Given task A => In the performance script, what does the term AFAB mean?

Singer introductions:
- SINGER #1
- SINGER #2
- SINGER #3
- SINGER #4
- SINGER #5
1:34PM
SPEAKER #1:
Hi, my name is _(first name only)_ and my pronouns are _____. We believe that a person’s sexual orientation is not a choice. And we know that when young people are bullied or harassed for being gay, transgender, or any other part of the queer community, that they are more likely to feel depressed, lonely, and isolated, and even consider hurting themselves. We also know that harassment can happen in person or through cyberbullying. That’s why it’s so important for all of us to practice empathy, which means putting ourselves in another person’s shoes and treating others with respect and dignity.
1:35PM
SPEAKER #2:
Hi, my name is _(first name only)_ and my pronouns are _____. I’m going to share a little more information with you to make sure we all have a common understanding on some LGBTQ+ terminology. If you hear a person referred to as AFAB (pronounced A-Fab) that means they were assigned female at birth. This does not mean that the person still identifies as a female or uses she/her pronouns. If you hear a person referred to as AMAB (pronounced A-Mab) that means they were assigned male at birth. This does not mean that the person still identifies as a male or uses he/him pronouns.
If a person does not identify as the same gender that they were assigned at birth, then they are trans. For instance, if the doctor holds up a baby and says “it’s a girl”, but that person grows up to be a boy or non-binary, then they are transgender or trans.
If a person still identifies with the gender they were assigned at birth, then they are cisgender or cis.
1:36PM
“IF YOU WERE GAY” FROM AVENUE Q arr. by ALEX RYBECK
1:38PM
MITCH:
We love to dance. Who here loves to dance?? Oh, I know there are more of you than that…I’ve seen all the tiktok videos! The song we just sang was from the musical Avenue Q. As silly as the song may be, the message could not be more true for all of us here on stage. Speaking for the singers, we are proud of who we are, whether that be gay, bisexual, non-binary, drag queens, Lady Gaga fans…you get the point. It was not always easy to embrace our identity, but being surrounded by a community that genuinely accepts us and respects who we are makes it SO much easier. I challenge all of you to make your community a space where everyone feels safe and empowered to be whoever they are.

(Stored data)
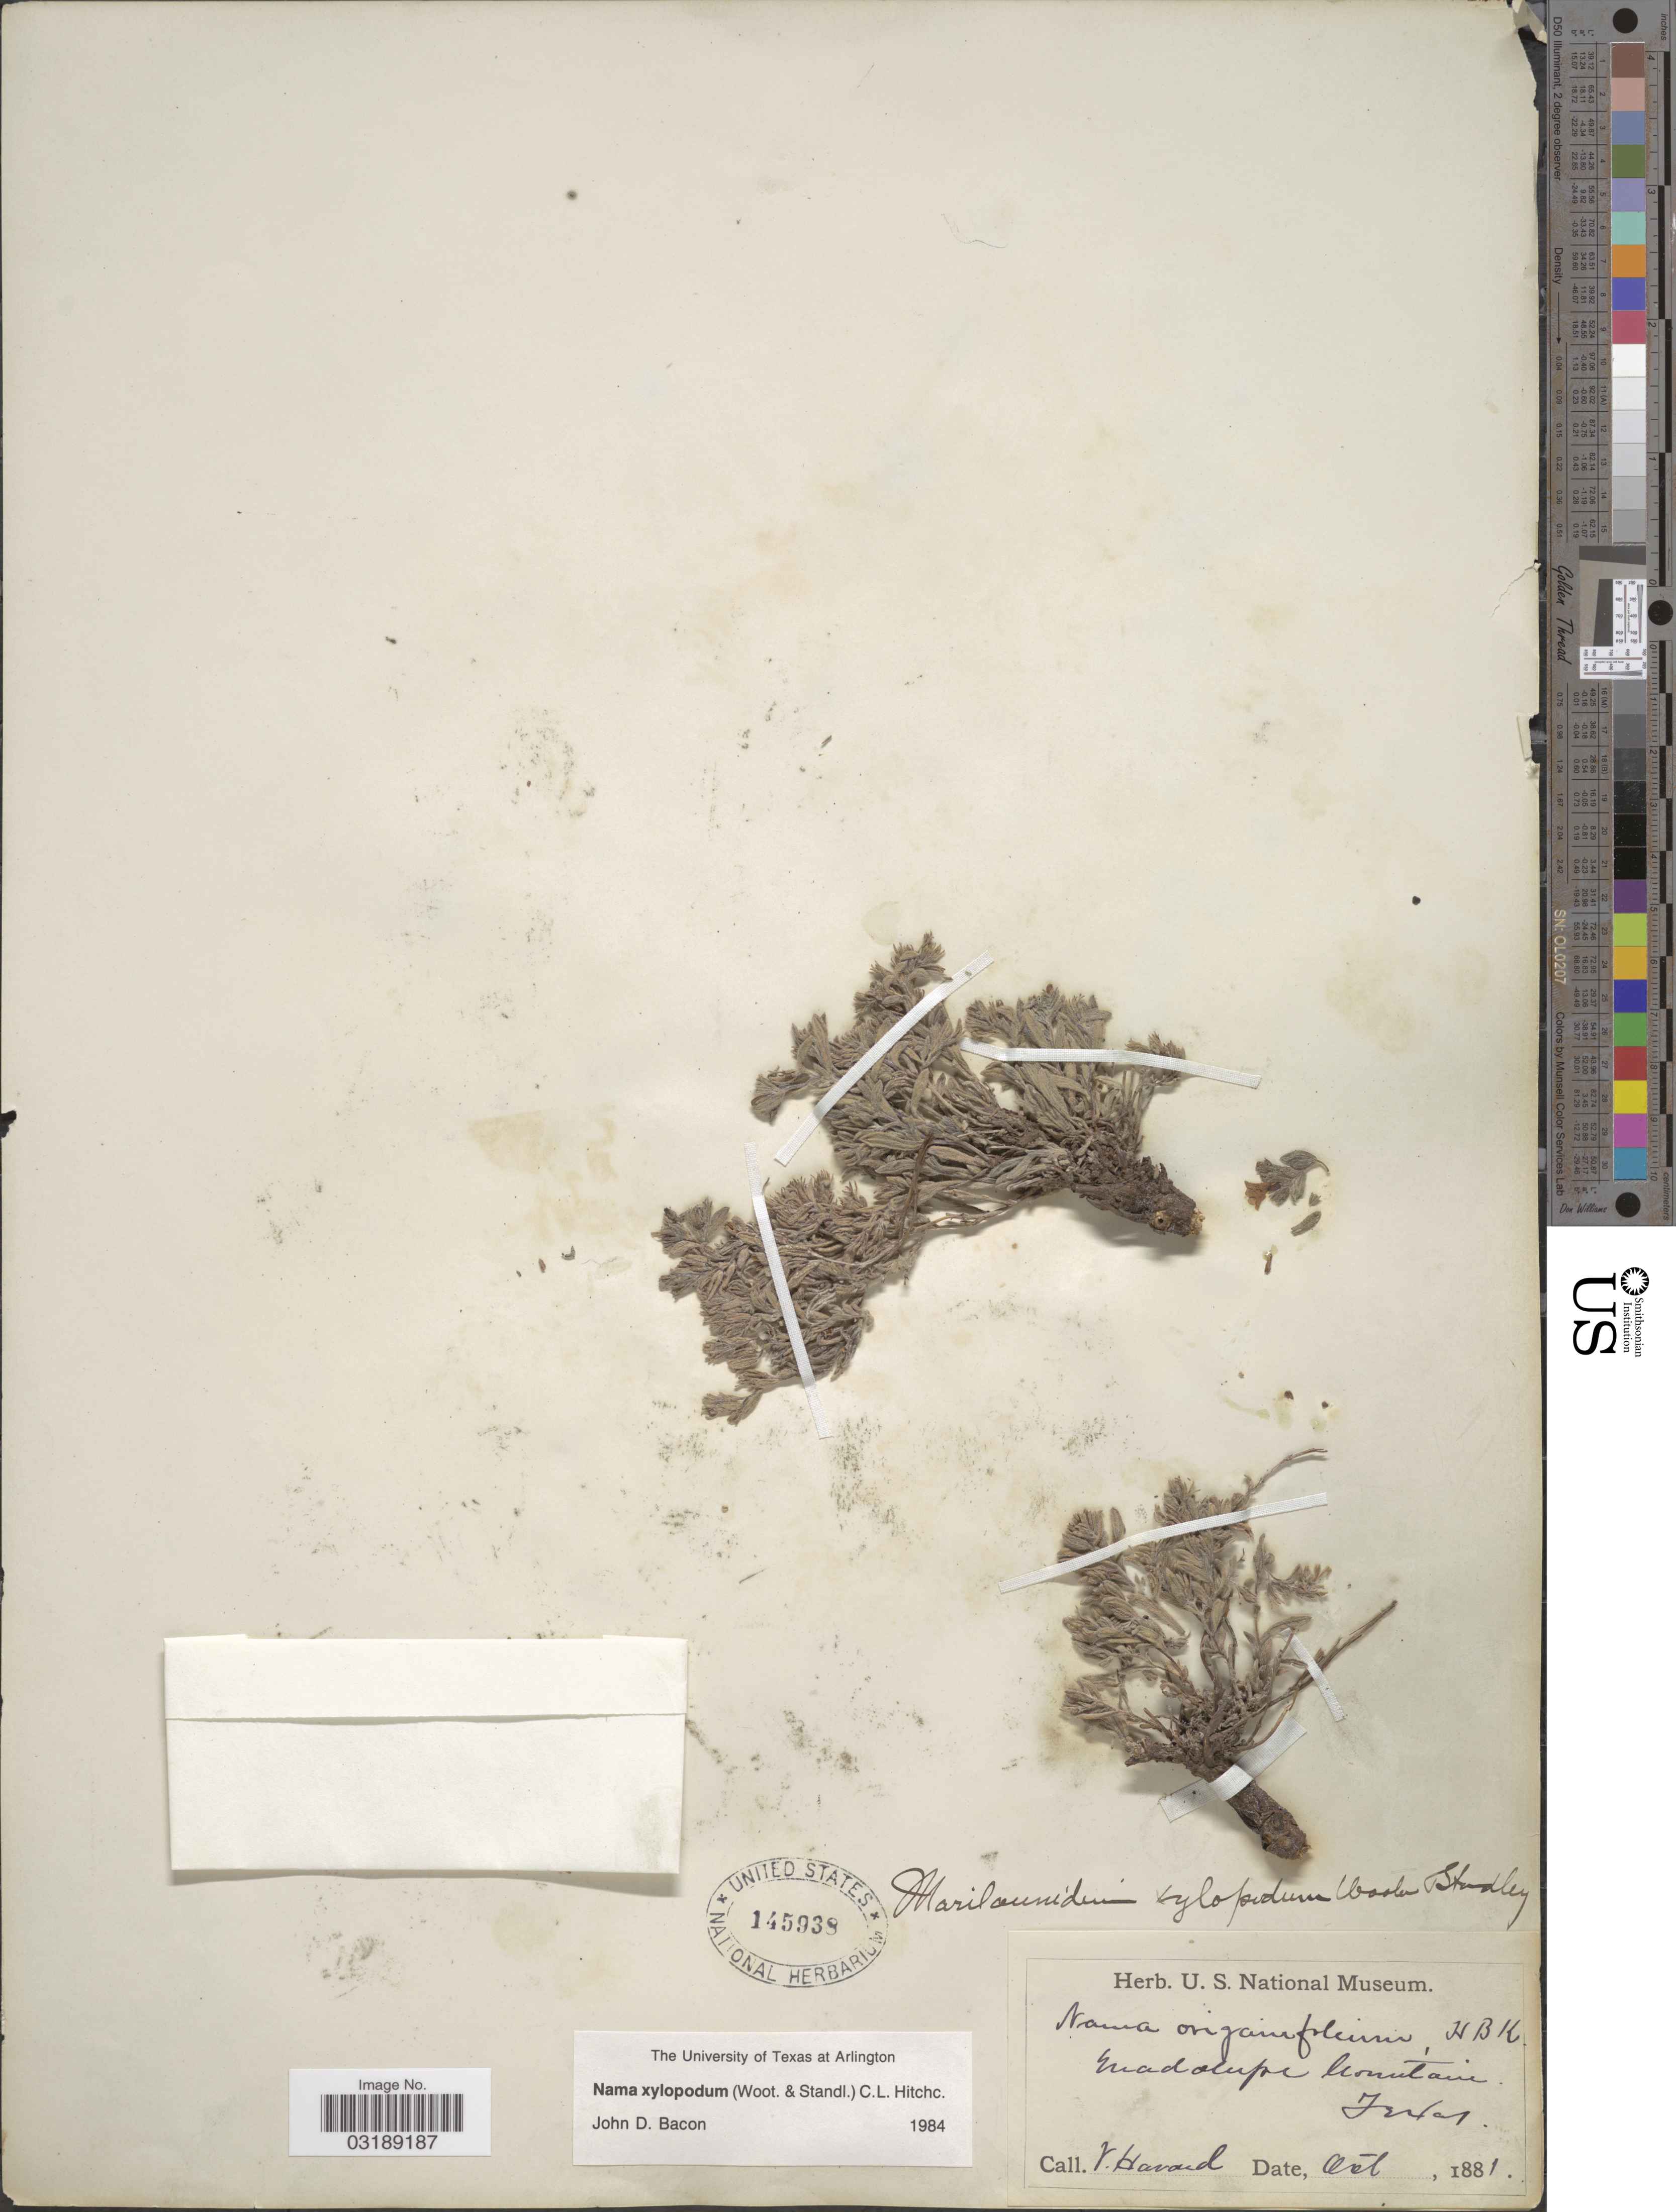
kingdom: Plantae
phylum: Tracheophyta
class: Magnoliopsida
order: Boraginales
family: Namaceae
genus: Nama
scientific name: Nama xylopoda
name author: (Wooton & Standl.) C.L. Hitchc.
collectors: V. Havard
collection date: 1881-10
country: United States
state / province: Texas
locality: Guadalupe Mountain, Texas.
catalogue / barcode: US 145938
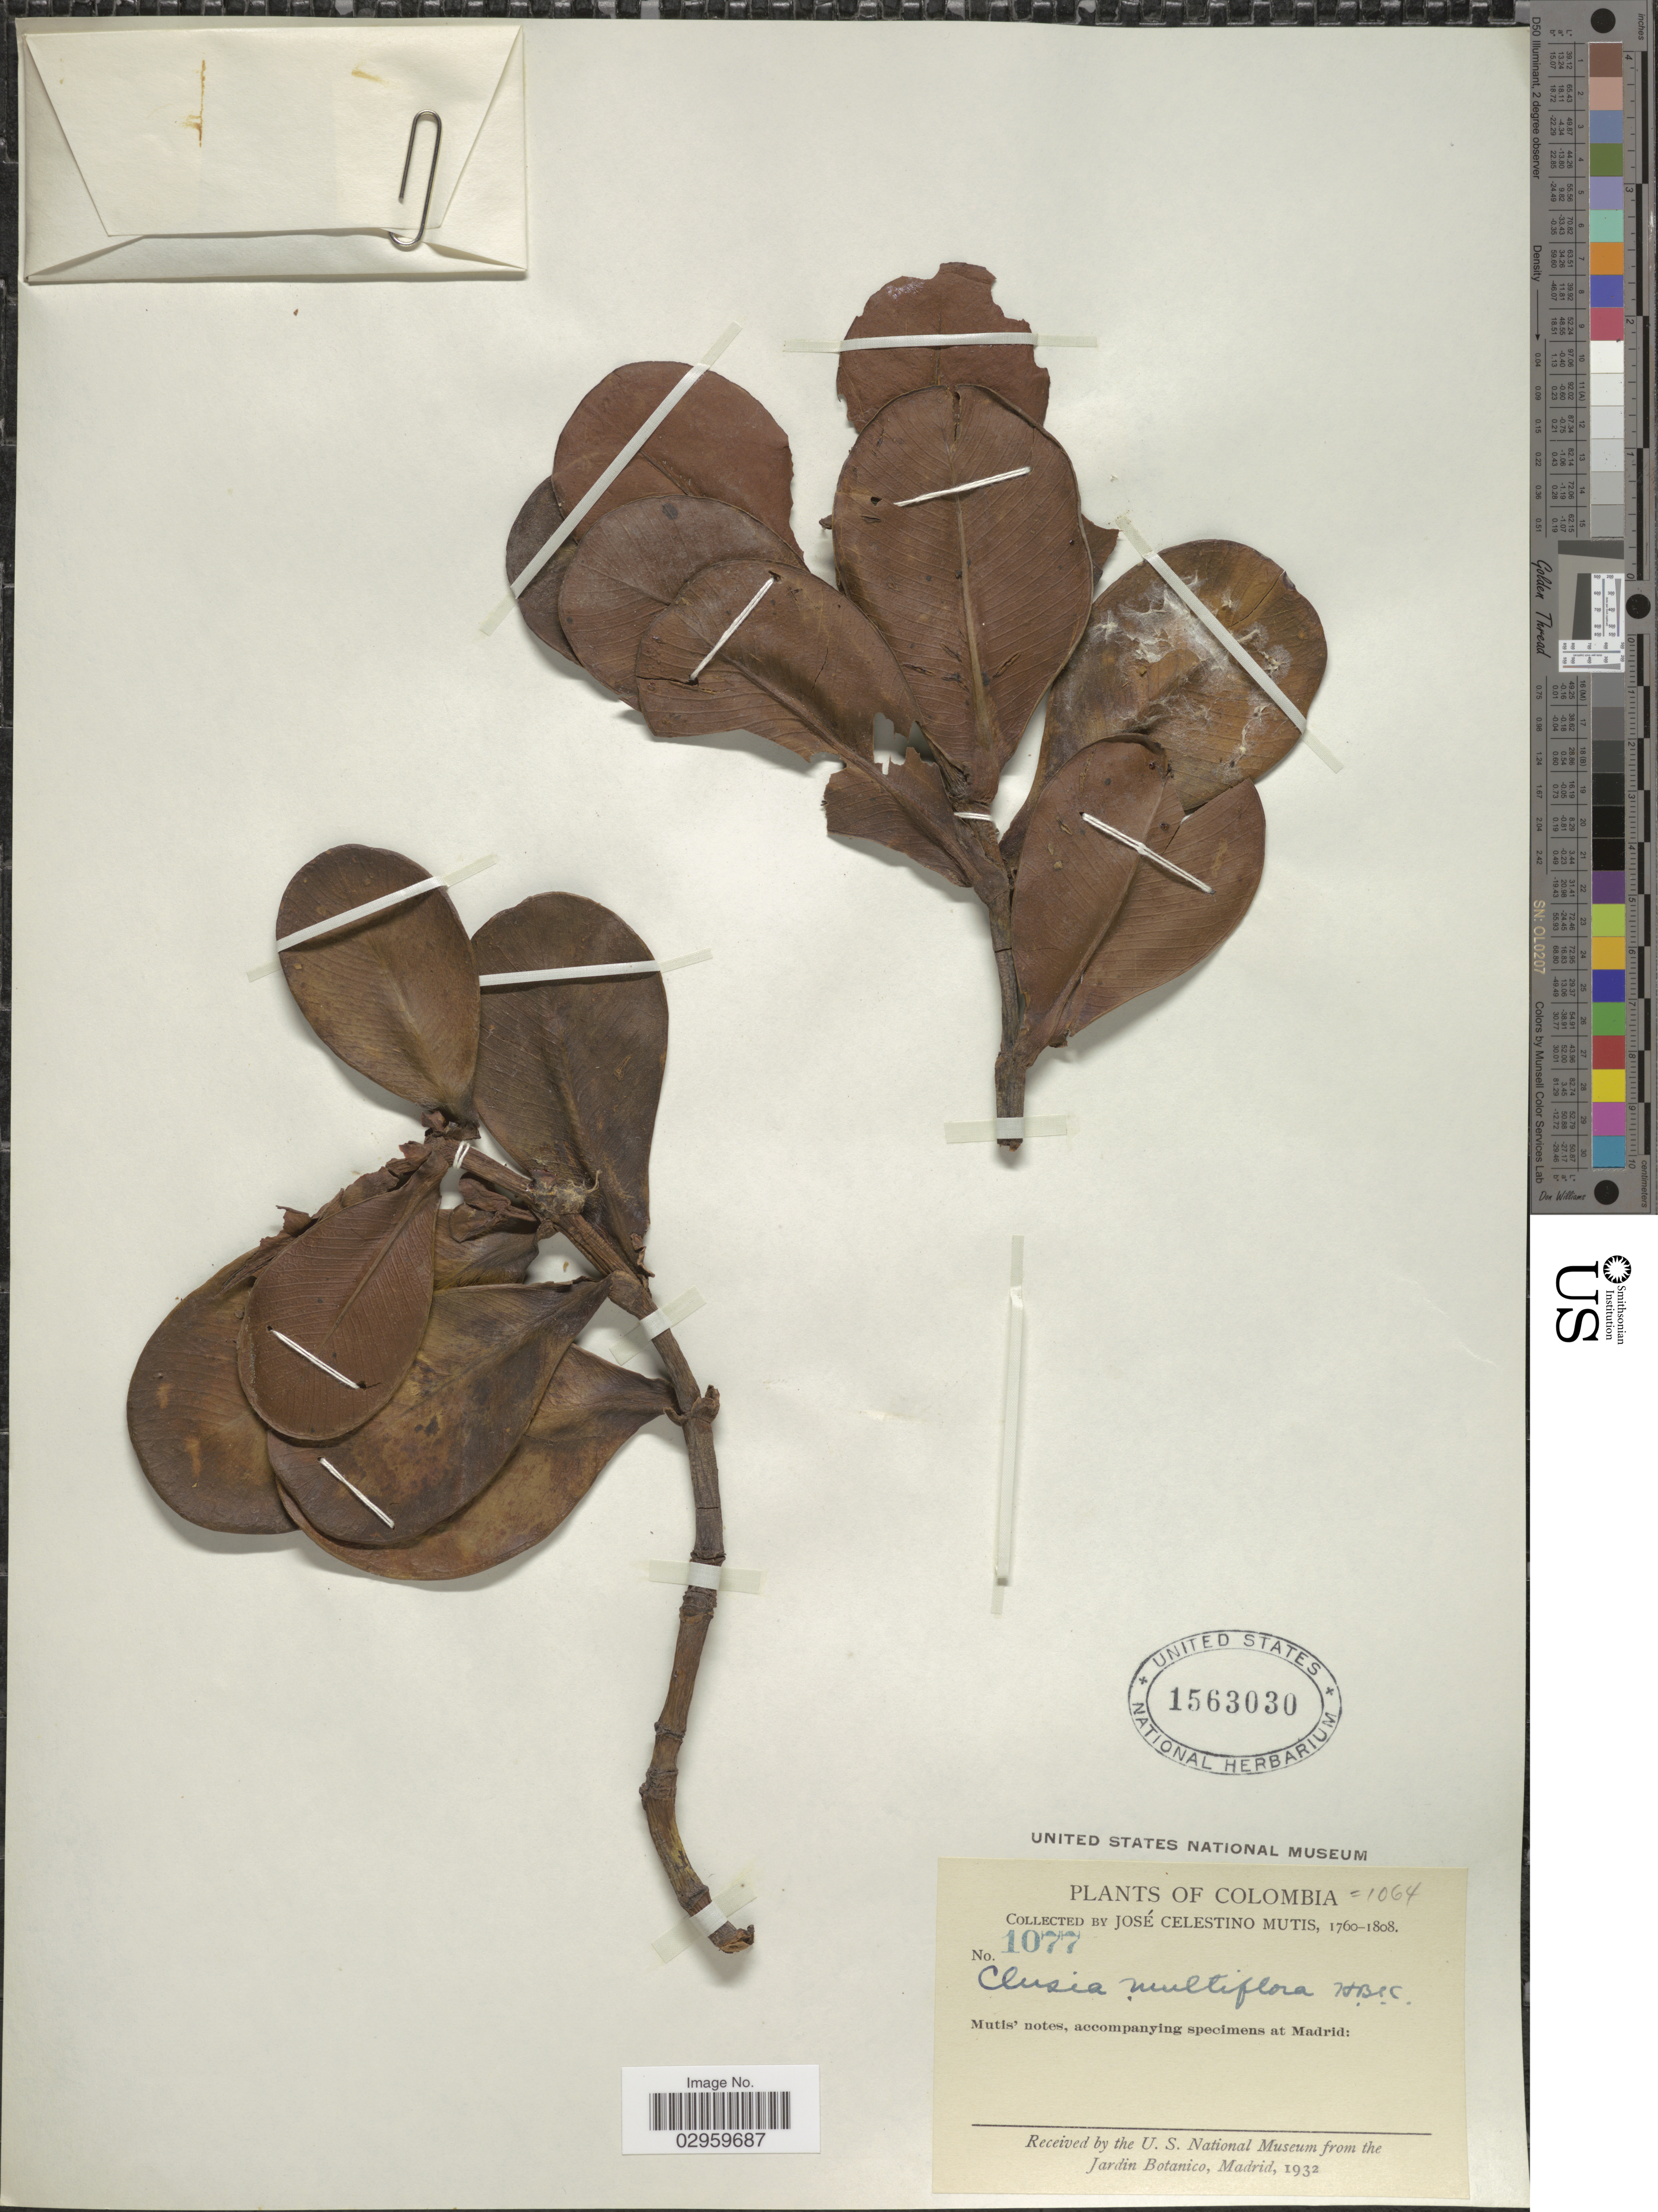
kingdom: Plantae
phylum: Tracheophyta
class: Magnoliopsida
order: Malpighiales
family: Clusiaceae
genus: Clusia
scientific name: Clusia multiflora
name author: Kunth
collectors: J. C. B. Mutis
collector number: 1077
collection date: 1760/1808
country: Colombia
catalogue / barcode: US 1563030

Given task B => Transcribe the records, beginning at the line that contains "collectors: V. Havard" and continuing through the end of the records. Leave the pictures out of your answer.

Full output A => Assigned female at birth.

Full output B =>
collectors: V. Havard
collection date: 1881-10
country: United States
state / province: Texas
locality: Guadalupe Mountain, Texas.
catalogue / barcode: US 145938
kingdom: Plantae
phylum: Tracheophyta
class: Magnoliopsida
order: Malpighiales
family: Clusiaceae
genus: Clusia
scientific name: Clusia multiflora
name author: Kunth
collectors: J. C. B. Mutis
collector number: 1077
collection date: 1760/1808
country: Colombia
catalogue / barcode: US 1563030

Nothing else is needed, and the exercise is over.